Utility Manager Rainey Torrance presented the council with a consultant cost‑of‑service analysis that calculated a carrying charge of 30.5%, an 85% bare‑pole factor and a standard space factor based on a 45‑foot pole. Torrance said the last documented rate review dated to 1994 and that the proposed $22.41 represents the jurisdictional maximum calculated to recover the city’s proportionate pole costs. Torrance told the council the study counts about 1,460 distribution poles and that the current per‑attachment fee is $7.78.

The analysis projected that the three current joint‑use providers generate about $11,359 under the existing fee; at $22.41 per attachment the same set of attachments would produce roughly $32,719, a figure staff said is intended only to recover the city’s costs for owning and maintaining poles, not to create profit. Staff recommended splitting the increase across two years so providers and customers face less immediate shock.

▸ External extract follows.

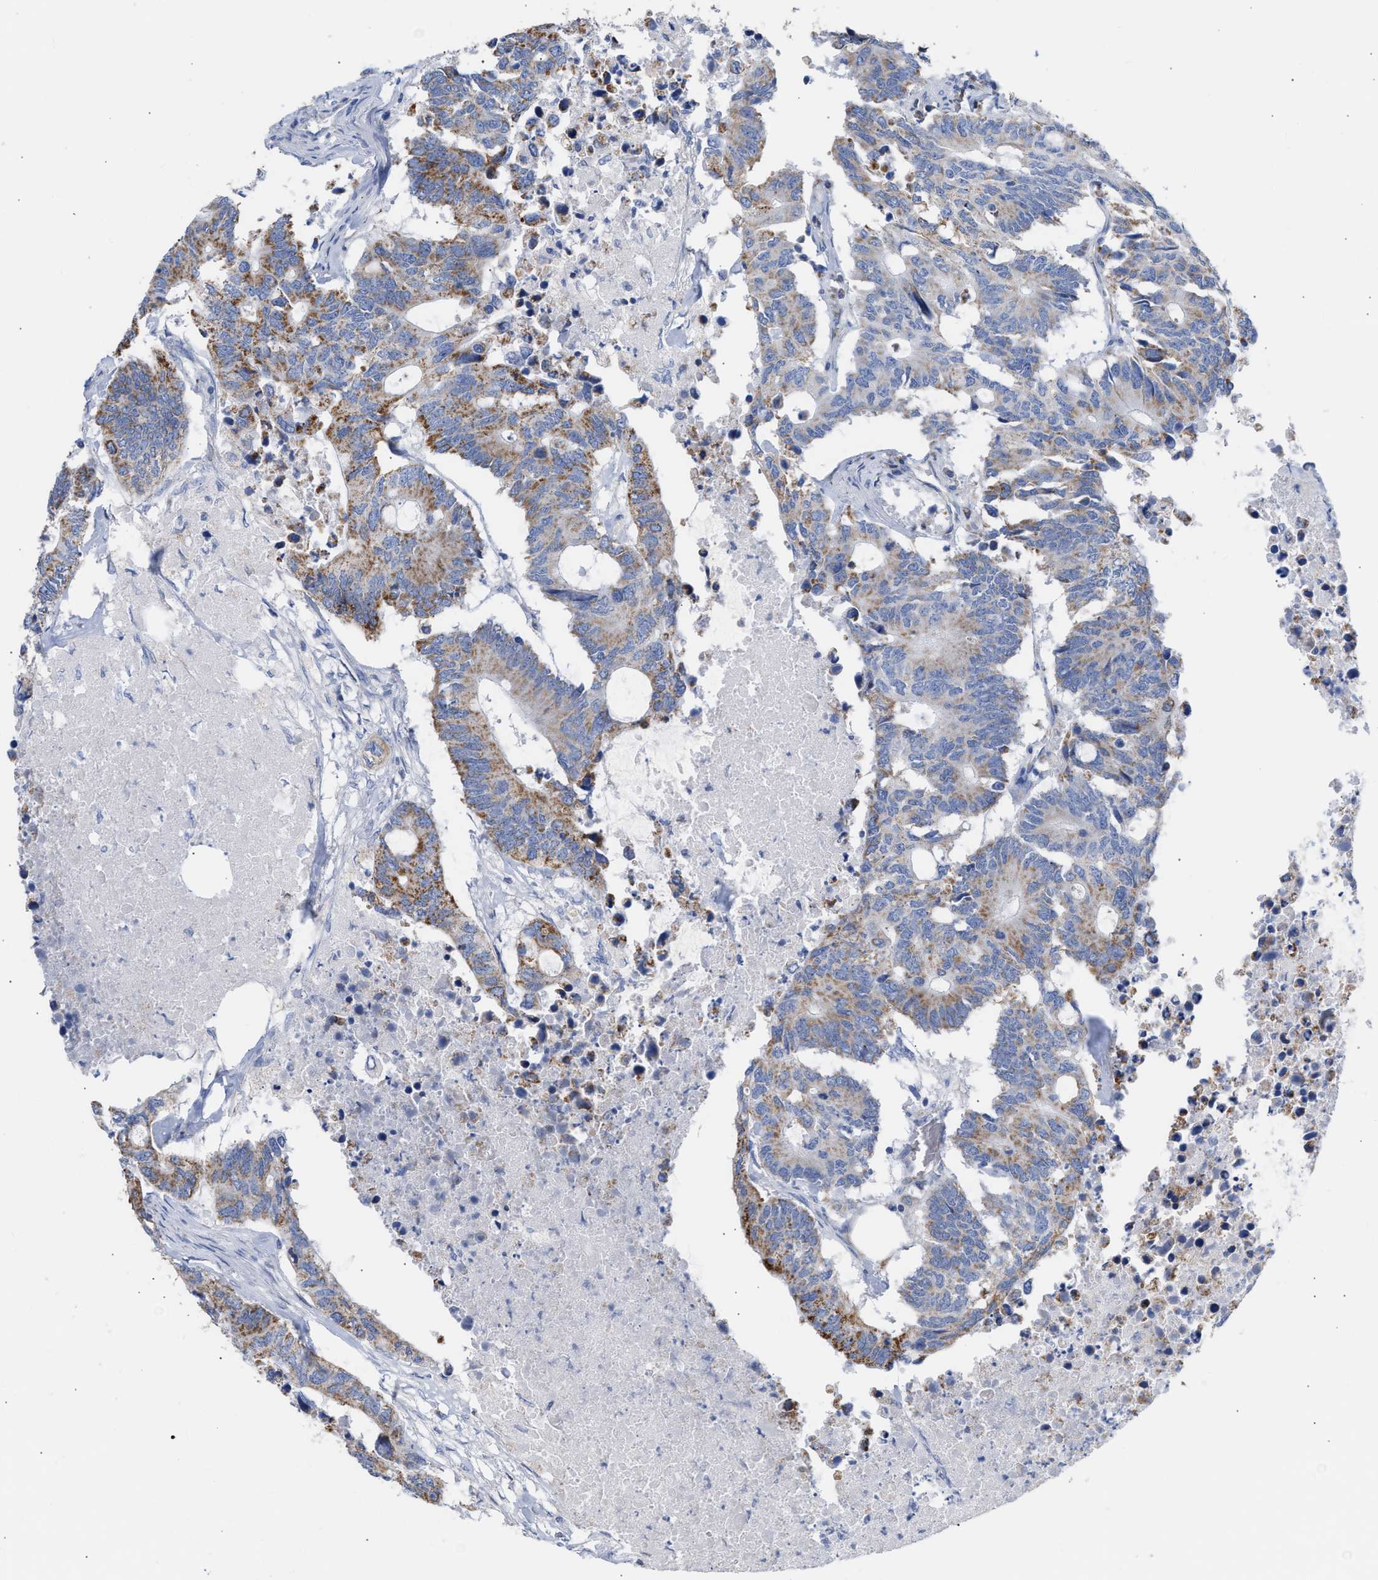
{"staining": {"intensity": "moderate", "quantity": "25%-75%", "location": "cytoplasmic/membranous"}, "tissue": "colorectal cancer", "cell_type": "Tumor cells", "image_type": "cancer", "snomed": [{"axis": "morphology", "description": "Adenocarcinoma, NOS"}, {"axis": "topography", "description": "Colon"}], "caption": "The photomicrograph reveals a brown stain indicating the presence of a protein in the cytoplasmic/membranous of tumor cells in adenocarcinoma (colorectal).", "gene": "ACOT13", "patient": {"sex": "male", "age": 71}}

Small local providers pushed back during public comment. Tim Terrell of Route 66 Broadband said his company currently pays about $11,359 and that an immediate doubling would be “severe,” urging the council to stretch the phase‑in to four years so businesses have time to absorb higher costs without passing sudden increases to ratepayers. Torrance and council members acknowledged the concern and emphasized the recommended two‑year split was intended as mitigation.

Council debate focused on fairness and who ultimately bears the cost. Some members noted that, absent action, city ratepayers effectively subsidize pole replacements; others stressed local affordability given a high local poverty rate. The council approved the resolution 7–2; the motion and roll call were recorded by the clerk.

Next steps: staff will issue formal notice to communication providers, request that providers update or replace out‑of‑date contracts, and complete an updated physical attachment count in 2026 to confirm billings and the universe of attachments.